Below is an excerpt from a 11/25/09 post. A bit of background: 2009 was the start of my own book project: to read 1K YA novels in however long it took. Reading Newbery and Caldicott Award winners was a sub-project.
When I read Creech’s award-winning novel, I was working on a first draft of a YA historical fiction — my writerly concerns take up much of this “review”, but it should be clear that I loved this book. Here’s what I wrote in 2009:
Most recent book read for 1,000 YA novels project is Walk Two Moons, by Sharon Creech. 1995 Newbery Medal winner and absolutely lovely. Complex story with three plot lines woven together so neatly it’s hard to tell when you’re moving from one to another. First person narrator who’s honest, troubled–and thirteen, just like my heroines. Her voice is real, her story full of ups and downs. Makes me wonder if I have enough ups in mine. That’s something to keep in mind, as I write those final 5,000 words in the next 6 days.

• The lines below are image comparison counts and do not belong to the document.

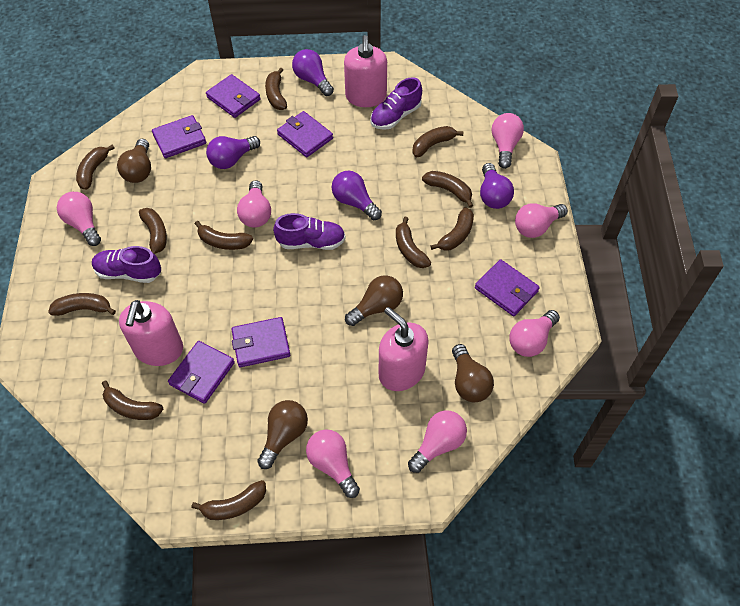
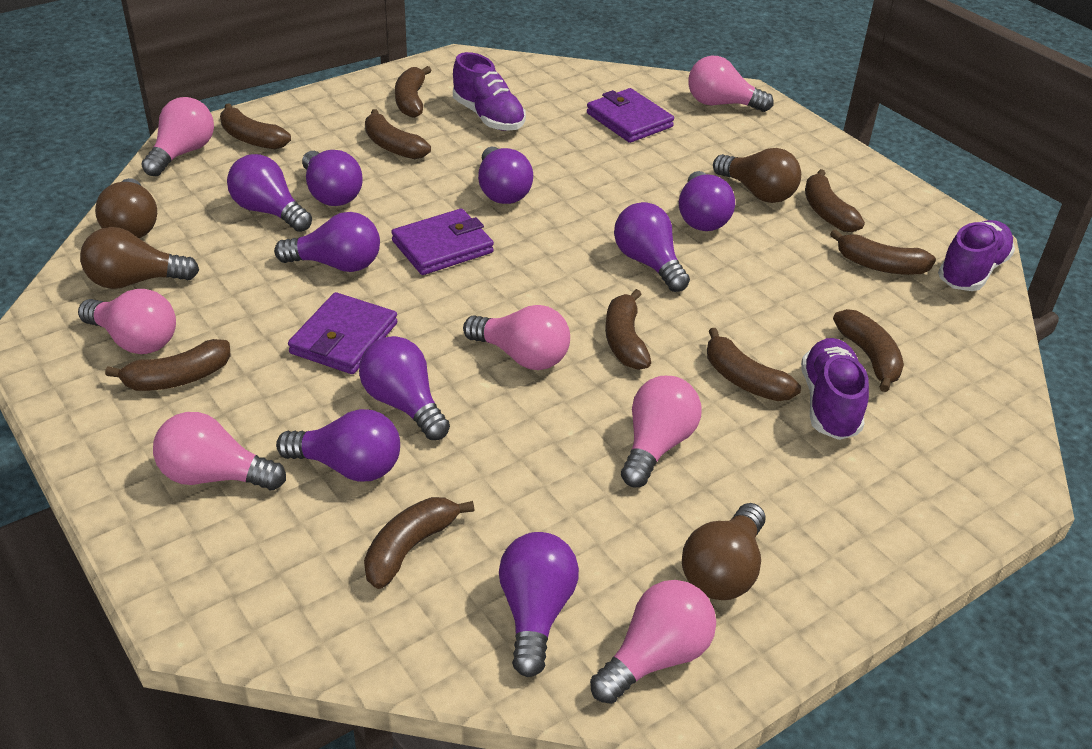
brown banana: [48,293,116,316] [76,144,115,190] [102,381,163,420] [139,208,167,254] [191,480,266,520] [195,221,253,250] [265,67,287,110] [396,217,431,268] [412,126,463,157] [422,171,473,208] [431,207,474,251] = 11 -> [105,339,231,391] [220,103,291,149] [364,497,474,589] [365,109,431,159] [395,66,432,118] [605,289,651,370] [707,328,801,401] [805,169,865,232] [830,229,936,275] [833,309,904,392] = 10
pink soap dispenser: [119,300,183,366] [344,35,387,107] [379,307,429,391] = 3 -> none = 0
purple light bulb: [206,136,260,169] [292,49,334,96] [332,171,382,220] [480,163,514,209] = 4 -> [227,154,312,232] [274,212,380,272] [276,409,400,482] [302,150,363,206] [359,336,450,440] [478,147,533,204] [499,532,579,677] [614,202,690,292] [679,171,735,231] = 9
purple wallet: [152,115,206,158] [168,341,235,404] [206,74,261,118] [231,317,290,367] [277,111,333,157] [475,259,540,316] = 6 -> [288,292,398,374] [391,209,494,275] [587,88,674,143] = 3

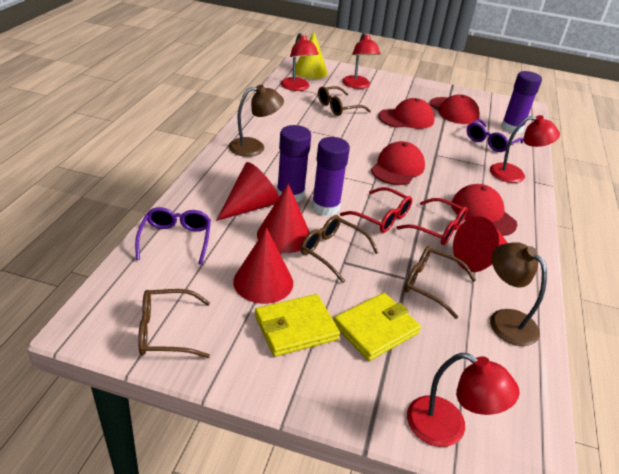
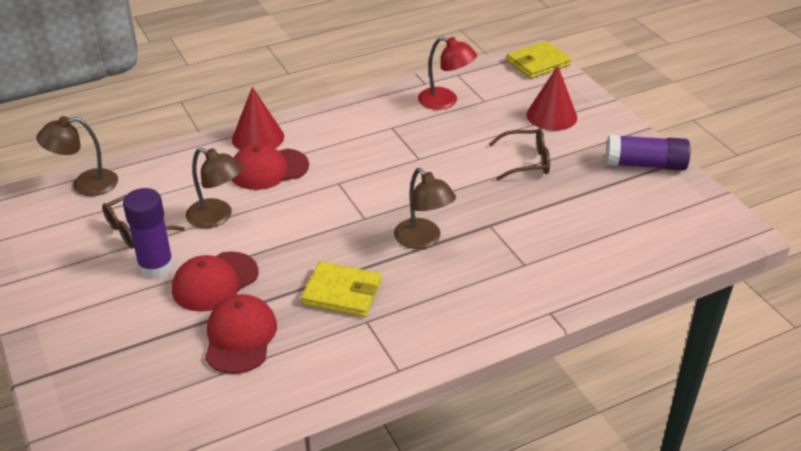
brown glasses: [138,289,210,358] [301,215,379,283] [318,86,371,116] [404,246,476,319] = 4 -> [102,195,185,248] [489,128,550,180] = 2
brown lamp: [229,85,284,157] [490,242,547,346] = 2 -> [36,116,118,196] [186,148,243,228] [394,168,456,249] = 3
purple glasses: [135,207,211,265] [467,119,523,152] = 2 -> none = 0
purple glue stick: [277,125,311,202] [312,137,350,216] [501,71,542,134] = 3 -> [123,188,174,279] [606,135,690,171] = 2
red cap: [371,141,425,185] [378,98,435,129] [430,94,480,124] [451,184,517,236] = 4 -> [172,251,258,312] [205,294,277,374] [232,144,309,190] = 3
red cone: [216,162,279,221] [233,228,293,304] [257,183,310,253] [453,216,507,272] = 4 -> [232,87,284,150] [527,66,577,131] = 2
red glasses: [340,187,412,233] [396,198,467,245] = 2 -> none = 0
red lamp: [281,33,319,91] [342,32,380,89] [407,353,520,447] [490,115,560,183] = 4 -> [418,37,477,110] = 1
yellow cone: [295,32,328,79] = 1 -> none = 0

Last night I was talking about writing with my sister and her husband, who, no doubt in support of my effort, were reminding me of how many bad books have been written by famous authors. They wanted to know if I was writing a mystery, or a romance. When I answered that I was aspiring to literary fiction, L laughed. Not cruel laughter, not meaning, “as if you could!” He seemed more likely to mean, isn’t that what every writer aspires to?
Possibly–in fact, as I think about it, there probably aren’t many writers who aspire to less than that. Even those paid by the word (like Dickens, for instance) must also have some higher goal. The story drags us along, demanding to be told, and we try to tell it in the best words we can find.

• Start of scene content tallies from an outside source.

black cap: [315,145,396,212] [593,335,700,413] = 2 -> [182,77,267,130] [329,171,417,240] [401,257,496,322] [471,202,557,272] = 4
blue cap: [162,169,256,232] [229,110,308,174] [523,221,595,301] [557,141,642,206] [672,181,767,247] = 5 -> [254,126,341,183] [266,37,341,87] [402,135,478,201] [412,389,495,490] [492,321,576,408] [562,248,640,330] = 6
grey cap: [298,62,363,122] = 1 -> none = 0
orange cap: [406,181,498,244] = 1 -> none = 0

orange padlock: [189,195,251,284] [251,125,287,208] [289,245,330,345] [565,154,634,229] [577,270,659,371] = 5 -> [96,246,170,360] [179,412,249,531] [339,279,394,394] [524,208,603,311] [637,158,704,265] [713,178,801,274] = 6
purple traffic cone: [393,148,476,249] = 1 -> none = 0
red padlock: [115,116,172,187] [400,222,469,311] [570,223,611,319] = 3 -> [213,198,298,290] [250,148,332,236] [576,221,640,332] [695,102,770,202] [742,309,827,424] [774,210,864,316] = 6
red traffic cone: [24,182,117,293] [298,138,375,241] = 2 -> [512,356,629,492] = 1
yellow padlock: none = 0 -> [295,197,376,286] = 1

The definition of “literary fiction”, according to that stand-by resource, Wikipedia, is as follows: it “focuses more on style, psychological depth, and character, whereas mainstream commercial fiction (the page-turner) focuses more on narrative and plot.” This sounds about right.
Can a YA book be literary fiction? Yes, definitely. Look at the awards–by some standards, the ultimate acknowledgement of LF. Creech’s book has it, with the big medal on its cover. She deserves it, her book deserves it. But reading her makes me almost despair.
That despair has diminished, but not completely disappeared. I was happy to hear Neil Gaiman mention his writerly fears — of the public’s discovery that he’s a fraud and the subsequent loss of permission for him to do what he loves most. If someone as excellent as Gaiman (another Newbery award winner) shares these fears, there’s hope for all of us.